### TASK ITEM:
Every line from the start of the listing below through the line that contains "(580, 102) none -> [398,135,425,148] the" is to be reproduced word for word.

### SUPPLIED DATA:

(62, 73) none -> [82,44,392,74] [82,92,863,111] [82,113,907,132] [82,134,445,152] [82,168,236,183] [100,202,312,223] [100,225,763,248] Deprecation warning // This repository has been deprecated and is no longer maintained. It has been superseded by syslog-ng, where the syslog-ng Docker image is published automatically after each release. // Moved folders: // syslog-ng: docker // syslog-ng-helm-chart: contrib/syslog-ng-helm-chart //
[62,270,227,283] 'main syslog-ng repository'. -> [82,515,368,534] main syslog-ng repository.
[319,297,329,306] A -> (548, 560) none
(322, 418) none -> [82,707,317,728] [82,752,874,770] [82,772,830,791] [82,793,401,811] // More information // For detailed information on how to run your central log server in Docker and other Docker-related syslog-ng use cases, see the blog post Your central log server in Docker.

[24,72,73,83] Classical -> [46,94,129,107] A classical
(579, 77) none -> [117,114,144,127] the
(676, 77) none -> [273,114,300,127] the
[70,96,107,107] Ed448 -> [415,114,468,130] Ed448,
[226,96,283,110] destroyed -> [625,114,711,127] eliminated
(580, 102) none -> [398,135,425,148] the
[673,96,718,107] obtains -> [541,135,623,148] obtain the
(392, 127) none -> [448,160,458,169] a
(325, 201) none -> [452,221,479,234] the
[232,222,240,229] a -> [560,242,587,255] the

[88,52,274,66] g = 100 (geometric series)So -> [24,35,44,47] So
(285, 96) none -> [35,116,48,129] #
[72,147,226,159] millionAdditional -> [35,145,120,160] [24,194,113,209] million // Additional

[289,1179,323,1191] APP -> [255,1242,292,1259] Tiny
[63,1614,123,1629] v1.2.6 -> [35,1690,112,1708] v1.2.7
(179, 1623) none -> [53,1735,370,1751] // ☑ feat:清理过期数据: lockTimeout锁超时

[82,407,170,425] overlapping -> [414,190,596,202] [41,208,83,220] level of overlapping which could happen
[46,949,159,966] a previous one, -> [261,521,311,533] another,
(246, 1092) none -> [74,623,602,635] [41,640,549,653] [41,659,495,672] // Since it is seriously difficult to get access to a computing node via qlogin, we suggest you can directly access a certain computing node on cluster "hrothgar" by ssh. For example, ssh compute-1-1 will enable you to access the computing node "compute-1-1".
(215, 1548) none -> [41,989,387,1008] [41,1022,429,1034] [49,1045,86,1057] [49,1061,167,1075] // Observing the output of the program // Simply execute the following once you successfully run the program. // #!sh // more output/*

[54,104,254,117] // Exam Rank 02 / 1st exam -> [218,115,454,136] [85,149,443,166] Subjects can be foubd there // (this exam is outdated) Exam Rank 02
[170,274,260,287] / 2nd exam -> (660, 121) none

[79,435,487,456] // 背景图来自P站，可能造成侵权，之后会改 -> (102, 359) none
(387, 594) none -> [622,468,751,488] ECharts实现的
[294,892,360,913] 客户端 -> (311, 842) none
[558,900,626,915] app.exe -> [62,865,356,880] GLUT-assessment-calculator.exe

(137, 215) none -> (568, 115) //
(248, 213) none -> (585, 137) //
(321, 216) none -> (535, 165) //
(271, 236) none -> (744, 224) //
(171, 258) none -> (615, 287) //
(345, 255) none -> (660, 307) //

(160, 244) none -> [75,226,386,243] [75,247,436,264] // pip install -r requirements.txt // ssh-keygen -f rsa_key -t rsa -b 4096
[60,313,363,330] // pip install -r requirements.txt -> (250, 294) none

### TASK ANSWER:
(62, 73) none -> [82,44,392,74] [82,92,863,111] [82,113,907,132] [82,134,445,152] [82,168,236,183] [100,202,312,223] [100,225,763,248] Deprecation warning // This repository has been deprecated and is no longer maintained. It has been superseded by syslog-ng, where the syslog-ng Docker image is published automatically after each release. // Moved folders: // syslog-ng: docker // syslog-ng-helm-chart: contrib/syslog-ng-helm-chart //
[62,270,227,283] 'main syslog-ng repository'. -> [82,515,368,534] main syslog-ng repository.
[319,297,329,306] A -> (548, 560) none
(322, 418) none -> [82,707,317,728] [82,752,874,770] [82,772,830,791] [82,793,401,811] // More information // For detailed information on how to run your central log server in Docker and other Docker-related syslog-ng use cases, see the blog post Your central log server in Docker.

[24,72,73,83] Classical -> [46,94,129,107] A classical
(579, 77) none -> [117,114,144,127] the
(676, 77) none -> [273,114,300,127] the
[70,96,107,107] Ed448 -> [415,114,468,130] Ed448,
[226,96,283,110] destroyed -> [625,114,711,127] eliminated
(580, 102) none -> [398,135,425,148] the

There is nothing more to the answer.